Considérant qu'il résulte de tout ce qui précède que M. X... n'est pas fondé à soutenir que c'est à tort que par le jugement attaqué le tribunal administratif a rejeté sa demande ;
Article ler : La requête de M. X... est rejetée.

Article 2 : La présente décision sera notifiée à M. X... et auministre de l'intérieur.




Analyse

Abstrats : 01-03-01-02-01-03 ACTES LEGISLATIFS ET ADMINISTRATIFS - VALIDITE DES ACTES ADMINISTRATIFS - FORME - QUESTIONS GENERALES - MOTIVATION - MOTIVATION OBLIGATOIRE - MOTIVATION OBLIGATOIRE EN VERTU DES ARTICLES 1 ET 2 DE LA LOI DU 11 JUILLET 1979 - ABSENCE -Mesure de suspension prise à l'encontre d'un fonctionnaire.
36-09-01 FONCTIONNAIRES ET AGENTS PUBLICS - DISCIPLINE - SUSPENSION -Motivation obligatoire - Absence.

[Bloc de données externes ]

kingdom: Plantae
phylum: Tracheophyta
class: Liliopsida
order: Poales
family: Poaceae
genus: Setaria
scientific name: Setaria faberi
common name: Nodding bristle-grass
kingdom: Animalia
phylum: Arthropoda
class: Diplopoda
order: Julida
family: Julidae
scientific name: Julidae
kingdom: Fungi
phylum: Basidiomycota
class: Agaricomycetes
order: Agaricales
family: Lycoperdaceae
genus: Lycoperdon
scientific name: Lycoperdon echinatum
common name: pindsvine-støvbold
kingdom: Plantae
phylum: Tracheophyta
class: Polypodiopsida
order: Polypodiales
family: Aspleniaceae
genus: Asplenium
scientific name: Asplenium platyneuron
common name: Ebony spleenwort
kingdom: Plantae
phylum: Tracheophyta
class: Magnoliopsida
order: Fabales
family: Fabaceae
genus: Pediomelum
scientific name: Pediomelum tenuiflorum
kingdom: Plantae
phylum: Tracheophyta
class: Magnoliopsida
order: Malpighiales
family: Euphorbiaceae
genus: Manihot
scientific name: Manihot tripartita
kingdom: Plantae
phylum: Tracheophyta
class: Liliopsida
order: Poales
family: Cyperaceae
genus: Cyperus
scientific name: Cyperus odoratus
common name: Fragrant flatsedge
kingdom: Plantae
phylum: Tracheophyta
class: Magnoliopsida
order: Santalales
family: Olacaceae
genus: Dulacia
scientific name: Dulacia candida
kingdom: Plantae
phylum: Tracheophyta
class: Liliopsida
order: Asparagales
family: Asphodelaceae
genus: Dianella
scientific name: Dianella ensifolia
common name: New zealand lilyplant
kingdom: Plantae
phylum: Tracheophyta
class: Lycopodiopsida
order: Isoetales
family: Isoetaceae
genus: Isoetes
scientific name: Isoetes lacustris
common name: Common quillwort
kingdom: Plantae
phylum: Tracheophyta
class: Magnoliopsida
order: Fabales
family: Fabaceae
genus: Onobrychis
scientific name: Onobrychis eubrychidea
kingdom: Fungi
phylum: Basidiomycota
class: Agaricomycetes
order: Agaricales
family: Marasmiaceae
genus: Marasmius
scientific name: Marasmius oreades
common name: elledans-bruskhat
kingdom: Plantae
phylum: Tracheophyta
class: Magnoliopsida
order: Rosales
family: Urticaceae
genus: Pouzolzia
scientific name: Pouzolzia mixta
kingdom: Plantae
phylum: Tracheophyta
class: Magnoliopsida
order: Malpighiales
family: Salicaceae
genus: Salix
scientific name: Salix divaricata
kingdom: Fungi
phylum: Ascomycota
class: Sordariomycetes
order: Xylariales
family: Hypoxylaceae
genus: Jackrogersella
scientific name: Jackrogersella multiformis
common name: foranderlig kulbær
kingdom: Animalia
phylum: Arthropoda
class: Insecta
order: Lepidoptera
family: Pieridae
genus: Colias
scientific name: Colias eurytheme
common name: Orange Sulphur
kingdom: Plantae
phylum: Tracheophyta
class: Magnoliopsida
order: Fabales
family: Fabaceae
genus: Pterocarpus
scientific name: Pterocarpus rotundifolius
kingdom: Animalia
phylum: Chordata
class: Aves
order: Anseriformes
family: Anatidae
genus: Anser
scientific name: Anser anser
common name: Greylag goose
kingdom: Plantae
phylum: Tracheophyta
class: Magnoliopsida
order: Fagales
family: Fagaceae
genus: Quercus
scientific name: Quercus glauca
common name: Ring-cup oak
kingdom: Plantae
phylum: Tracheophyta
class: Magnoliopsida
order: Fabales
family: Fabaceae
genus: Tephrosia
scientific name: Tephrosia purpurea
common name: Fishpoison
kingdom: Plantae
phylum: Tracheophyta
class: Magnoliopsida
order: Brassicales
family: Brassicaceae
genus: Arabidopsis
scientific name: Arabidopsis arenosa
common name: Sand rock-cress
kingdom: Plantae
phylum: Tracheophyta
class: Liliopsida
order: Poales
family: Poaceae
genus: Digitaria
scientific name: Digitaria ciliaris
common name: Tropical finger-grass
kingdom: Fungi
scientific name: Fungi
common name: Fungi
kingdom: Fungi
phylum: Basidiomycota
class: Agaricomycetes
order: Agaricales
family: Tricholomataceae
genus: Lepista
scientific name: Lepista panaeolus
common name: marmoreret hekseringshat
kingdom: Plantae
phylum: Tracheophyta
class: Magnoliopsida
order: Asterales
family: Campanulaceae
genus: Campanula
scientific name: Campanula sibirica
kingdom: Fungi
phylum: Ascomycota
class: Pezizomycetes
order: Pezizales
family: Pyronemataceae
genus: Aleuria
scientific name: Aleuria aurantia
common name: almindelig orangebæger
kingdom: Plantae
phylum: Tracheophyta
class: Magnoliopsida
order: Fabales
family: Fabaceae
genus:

Résumé : 01-03-01-02-01-03, 36-09-01 Une mesure de suspension de ses fonctions prise à l'encontre d'un fonctionnaire est une mesure conservatoire prise dans l'intérêt du service et ne constitue pas une sanction disciplinaire. Elle n'est pas au nombre des décisions qui doivent être motivées par application du 1er alinéa de l'article 1er de la loi du 11 juillet 1979.